Everyone who had blue, purple, or scarlet yarn, or fine linen, goat hair, ram skins dyed red, or articles of fine leather, brought them.
24 Allen, die een hefoffer van zilver of koper offerden, die brachten het ten hefoffer des HEEREN; en allen, bij welke sittimhout gevonden werd, brachten het tot alle werk van den dienst.
And all who could present an offering of silver or bronze brought it as a contribution to the LORD. Also, everyone who had acacia wood for any part of the service brought it.
25 En alle vrouwen, die wijs van hart waren, sponnen met haar handen, en zij brachten het gesponnene, de hemelsblauwe zijde, en het purper, het scharlaken, en het fijn linnen.
Every skilled woman spun with her hands and brought what she had spun: blue, purple, or scarlet yarn, or fine linen.
26 En alle vrouwen, welker hart haar bewoog in wijsheid, die sponnen het geiten haar.
And all the skilled women whose hearts were stirred spun the goat hair.

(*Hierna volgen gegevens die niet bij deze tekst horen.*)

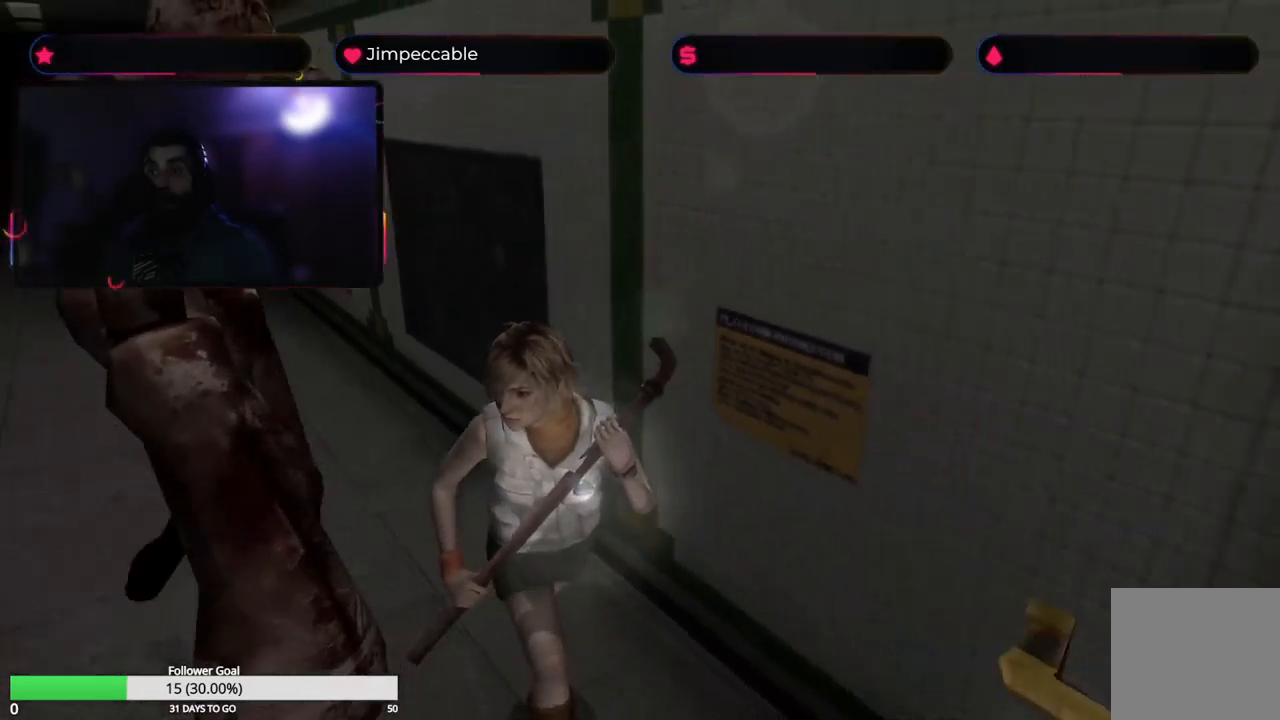
{"buttons": ["X"], "left_stick": "up-left", "right_stick": "center", "events": [[366, "left_stick", "up-left"]]}
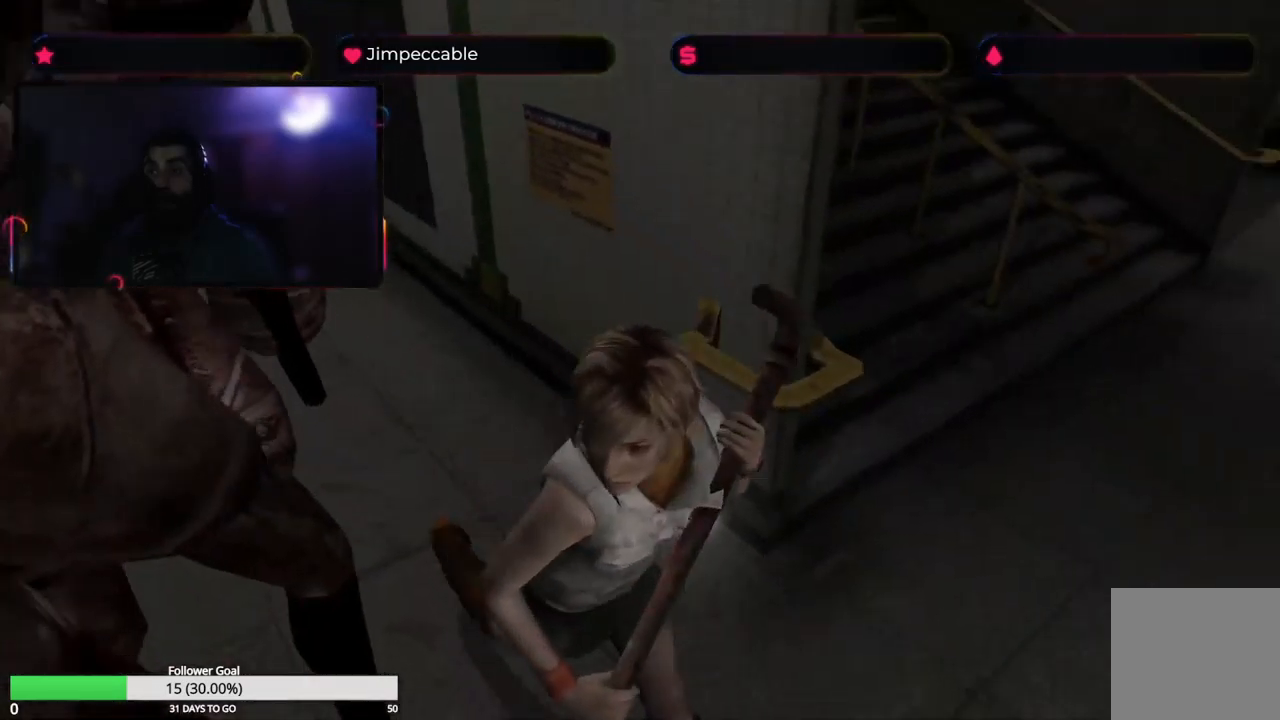
{"buttons": ["X"], "left_stick": "up-left", "right_stick": "center", "events": []}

27 De oversten nu brachten sardonixstenen en vulstenen, tot den efod en tot den borstlap;
The leaders brought onyx stones and gemstones to mount on the ephod and breastpiece,
28 En specerijen en olie, tot den luchter en tot de zalfolie, en tot roking welriekende specerijen.
as well as spices and olive oil for the light, for the anointing oil, and for the fragrant incense.

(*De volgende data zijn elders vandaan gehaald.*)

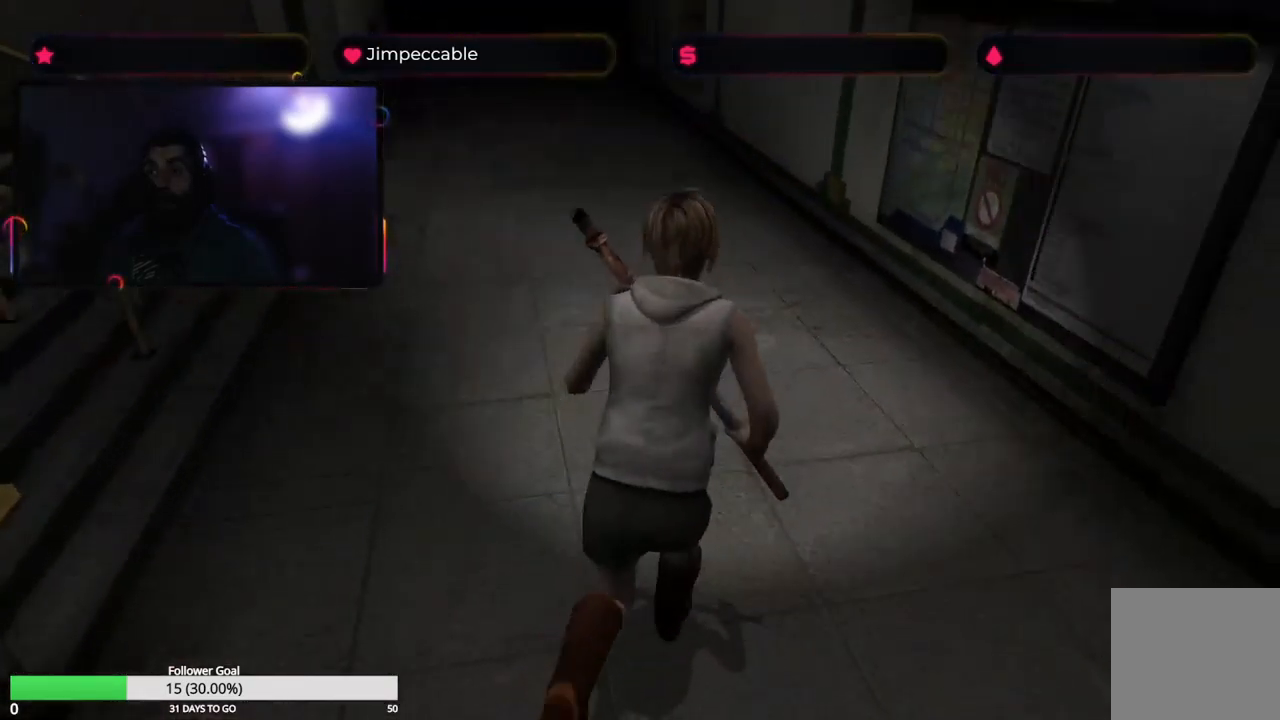
{"buttons": ["X"], "left_stick": "up-left", "right_stick": "center", "events": []}
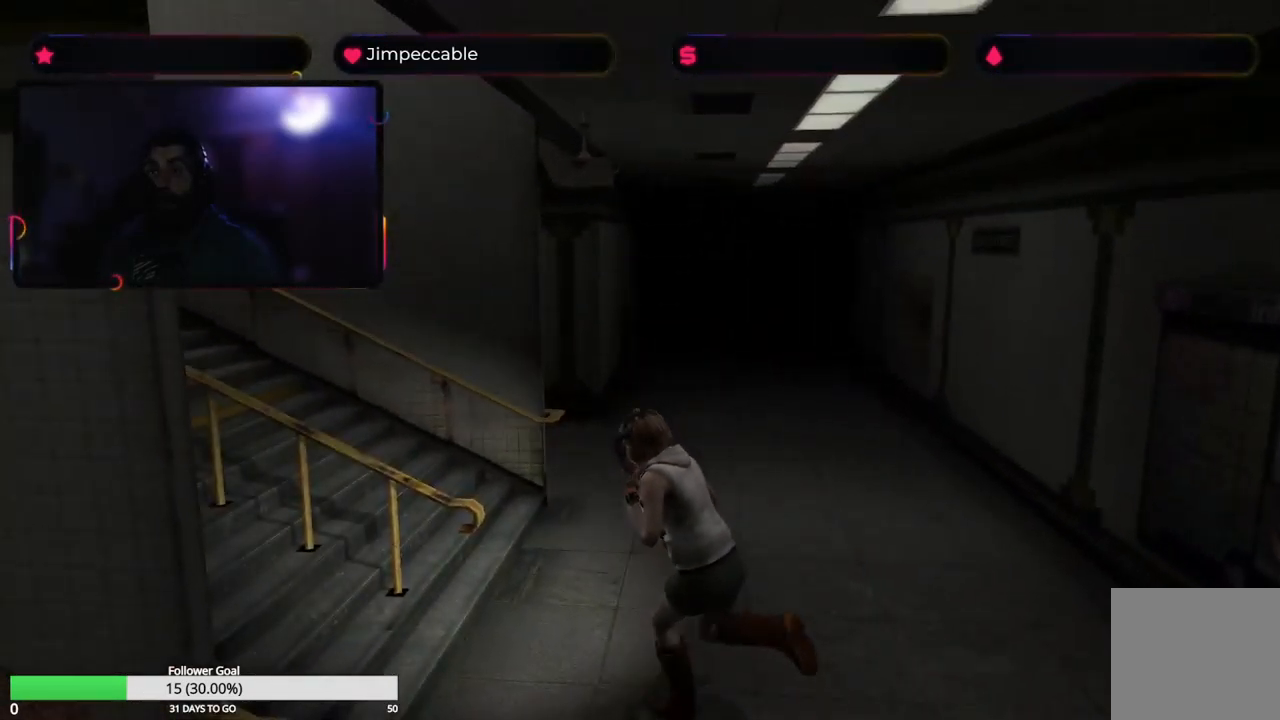
{"buttons": ["X"], "left_stick": "up", "right_stick": "center", "events": [[166, "left_stick", "up"]]}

29 Alle man en vrouw, welker hart hen vrijwillig bewoog te brengen tot al het werk, hetwelk de HEERE geboden had te maken door de hand van Mozes; dat brachten de kinderen Israels tot een vrijwillig offer den HEERE.
So all the men and women of the Israelites whose hearts prompted them brought a freewill offering to the LORD for all the work that the LORD through Moses had commanded them to do.
30 Daarna zeide Mozes tot de kinderen Israels: Ziet, de HEERE heeft met name geroepen Bezaleel, den zoon van Uri, den zoon van Hur, van den stam van Juda.
Then Moses said to the Israelites, “See, the LORD has called by name Bezalel son of Uri, the son of Hur, of the tribe of Judah.
31 En de Geest Gods heeft hem vervuld met wijsheid, met verstand, en met wetenschap, namelijk in alle handwerk;
And He has filled him with the Spirit of God, with skill, ability, and knowledge in all kinds of craftsmanship,
32 En om te bedenken vernuftigen arbeid, te werken in goud, en in zilver, en in koper,
to design artistic works in gold, silver, and bronze,
33 En in kunstige steensnijding, om in te zetten, en in kunstige houtsnijding; om te werken in alle vernuftige handwerk.
to cut gemstones for settings, and to carve wood, so that he may be a master of every artistic craft.
34 Hij heeft hem ook in zijn hart gegeven anderen te onderwijzen, hem en Aholiab, den zoon van Ahisamach, van den stam van Dan.
And the LORD has given both him and Oholiab son of Ahisamach, of the tribe of Dan, the ability to teach others.
35 Hij heeft hen vervuld met wijsheid des harten, om te maken alle werk eens werkmeesters, en des allervernuftigsten handwerkers, en des borduurders en hemelsblauw, en in purper, in scharlaken, en in fijn linnen, en des wevers; makende alle werk, en bedenkende vernuftigen arbeid.
He has filled them with skill to do all kinds of work as engravers, designers, embroiderers in blue, purple, and scarlet yarn and fine linen, and as weavers—as artistic designers of every kind of craft.